Wu-ZW commented 1 month ago

when I run euroc datasets, some parameters as follows: image size is set 640*480, superpoint max_keypoints is set 200, the time of detecting and tracking feature points for one image is about 92 ms, more than 65 ms in paper. Is any parameters i need to adjust?

Wu-ZW commented 1 month ago

l used Orin NX (16GB) edition.

xukuanHIT commented 1 month ago

@Wu-ZW HI, we run on the Nvidia Jetson AGX Xavier for runtime analysis. The computing capability of Jetson AGX Xavier is better than your Orin NX.

Wu-ZW commented 1 month ago

thanks for your replay! emmm, the computing capability of jeston orin nx (8.7) is larger than AGX Xavier(7.2).

xukuanHIT commented 1 month ago

Sorry for my mistake. The comparison can be found here, but it is true that jeston orin nx is more powerful than AGX Xavier. Can you tell me your version of TensorRT? and have you tried the original Python version of superpoint and superglue on your jeston orin nx?

Wu-ZW commented 1 month ago

I have run original code of sp and sg using PyTorch-CUDA, it is Inefficient. the consumption of point extraction and point matching is unstable, the parameters as follow: tensorrt + CUDA ....version as follows:

xukuanHIT commented 1 month ago

Can you compare the average runtime of C++ and Python code? On our Jetson platform, the C++ feature extraction and matching is about 6x faster than the Python version. I think if a similar improvement can be achieved on your Jetson, we can conclude that Orin NX is actually not as good as AGX Xavier.

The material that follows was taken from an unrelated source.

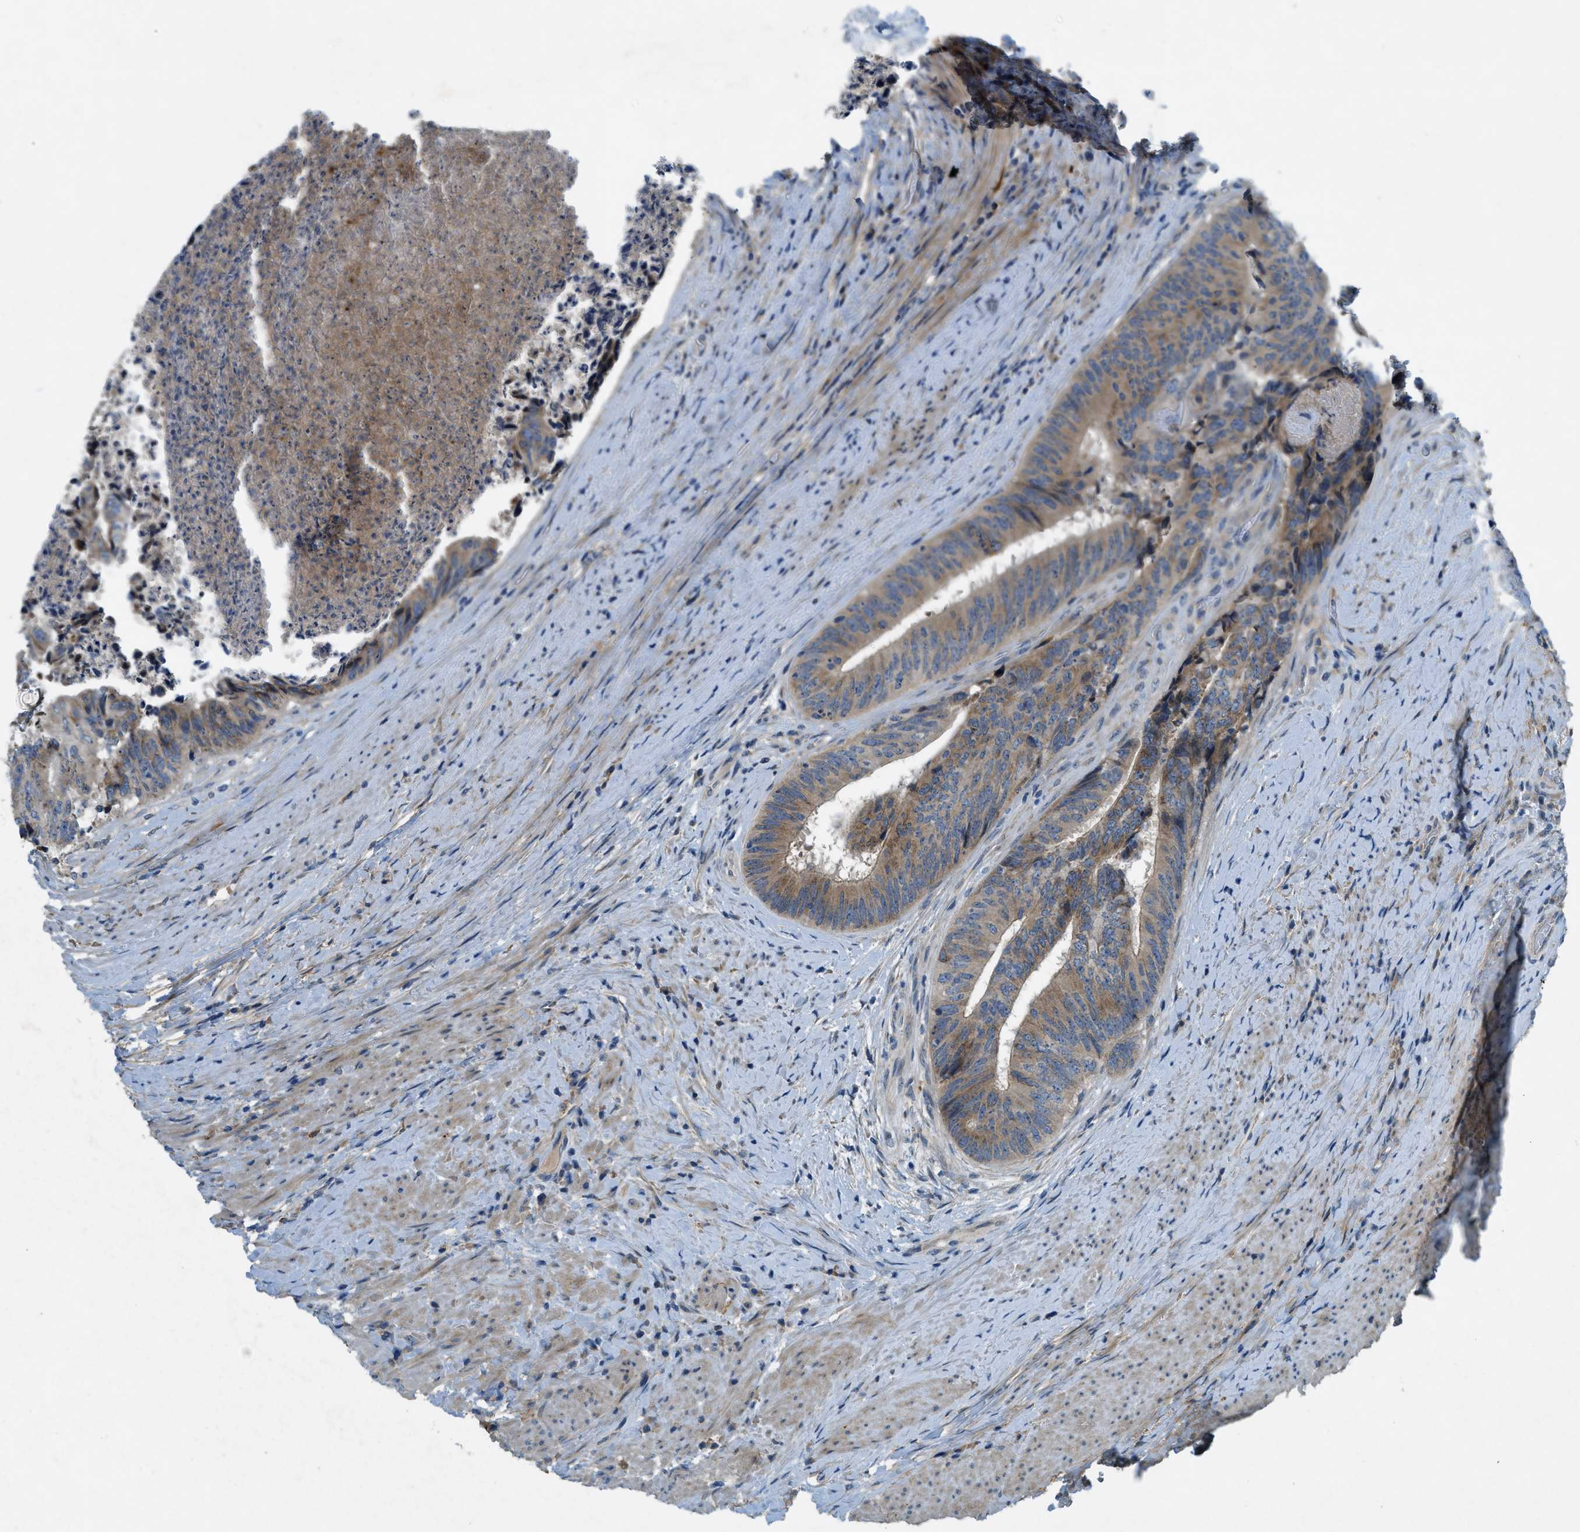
{"staining": {"intensity": "moderate", "quantity": "<25%", "location": "cytoplasmic/membranous"}, "tissue": "colorectal cancer", "cell_type": "Tumor cells", "image_type": "cancer", "snomed": [{"axis": "morphology", "description": "Adenocarcinoma, NOS"}, {"axis": "topography", "description": "Rectum"}], "caption": "Colorectal cancer stained with DAB immunohistochemistry (IHC) demonstrates low levels of moderate cytoplasmic/membranous staining in approximately <25% of tumor cells.", "gene": "SNX14", "patient": {"sex": "male", "age": 72}}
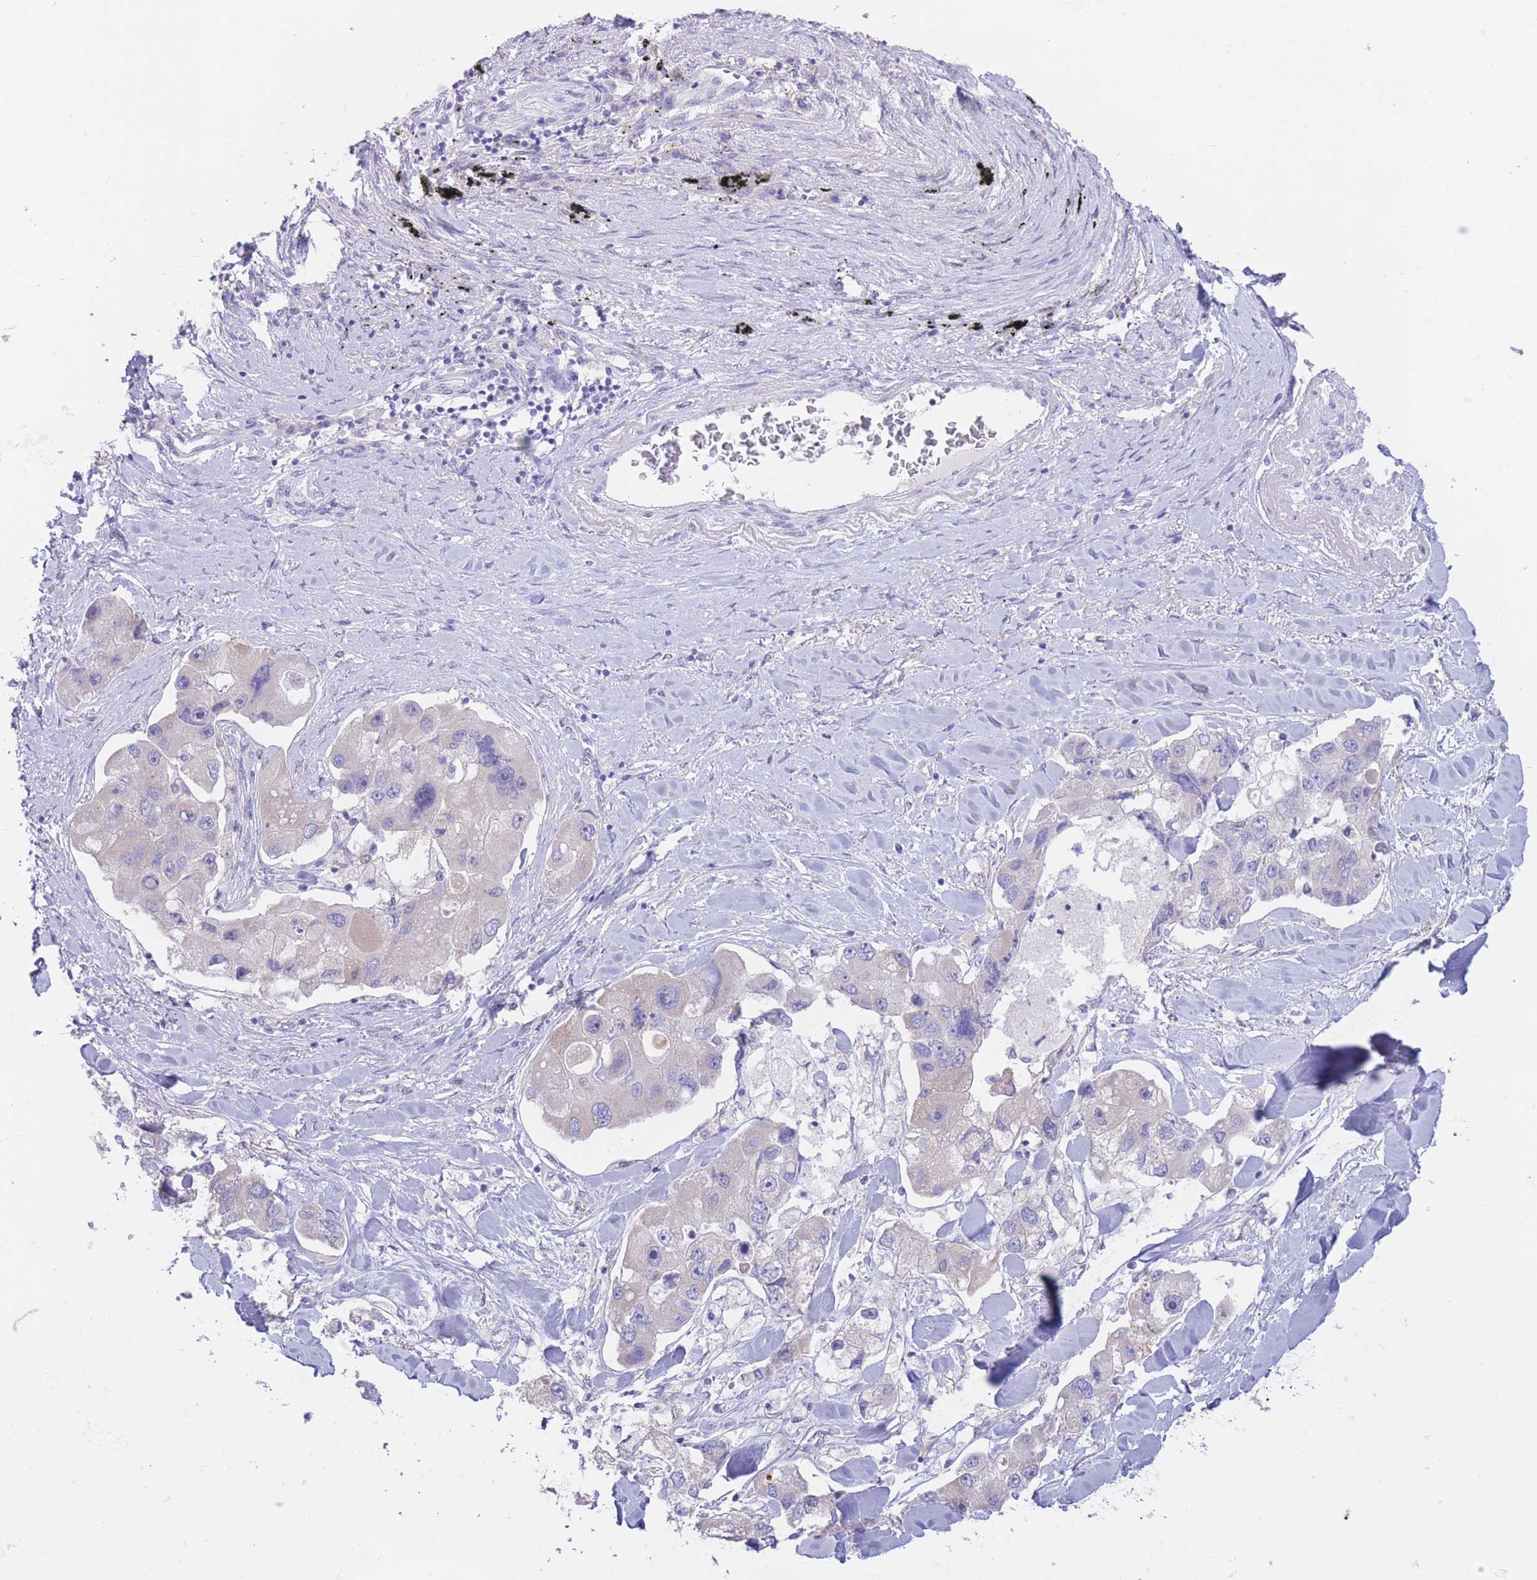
{"staining": {"intensity": "negative", "quantity": "none", "location": "none"}, "tissue": "lung cancer", "cell_type": "Tumor cells", "image_type": "cancer", "snomed": [{"axis": "morphology", "description": "Adenocarcinoma, NOS"}, {"axis": "topography", "description": "Lung"}], "caption": "Tumor cells show no significant positivity in lung adenocarcinoma. The staining is performed using DAB brown chromogen with nuclei counter-stained in using hematoxylin.", "gene": "FAH", "patient": {"sex": "female", "age": 54}}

Wu-ZW commented 1 month ago

parameters: max_keypoints:200 keypoint_threshold:0.004 match_threshold:0.1 Python (Pytorch-CUDA) Code: Superpoint time: 0.10092282295227051s Superglue time: 0.10480713844299316s C++ TensorRT Code: sp:adout 40 ms sg:about 50 ms

Wu-ZW commented 1 month ago

In jeston Orin NX， the C++ feature extraction and matching is about 2x faster than the Python version. the improvement is not very obvious.

xukuanHIT commented 1 month ago

It's strange. I am not sure whether it is also caused by the TensorRT version. We have also encountered the efficiency problem when using TensorRT 8.5 on GeForce RTX GPUs that are lower than 40 series. It is recommended to try to downgrade the TensorRT version to 8.4.1.5 if possible.

xukuanHIT commented 1 month ago

May be similar to this issue.

Wu-ZW commented 1 month ago

thanks a lot. I am also confused about above results. Addition, could I ask a question about how to export the PyTorch model to ONNX (int64)? I saw the scripts of convert_int32.py, is it convert INT64 to INT32 or FLOAT 32 to INT32?

Wu-ZW commented 1 month ago

May be similar to this issue. I doubt that "read image again", the same code runs normal on other platform.

xukuanHIT commented 1 month ago

thanks a lot. I am also confused about above results. Addition, could I ask a question about how to export the PyTorch model to ONNX (int64)? I saw the scripts of convert_int32.py, is it convert INT64 to INT32 or FLOAT 32 to INT32?

Yes, just run the script.

xukuanHIT commented 1 month ago

May be similar to this issue. I doubt that "read image again", the same code runs normal on other platform.

I mean the different environments may affect the runtime.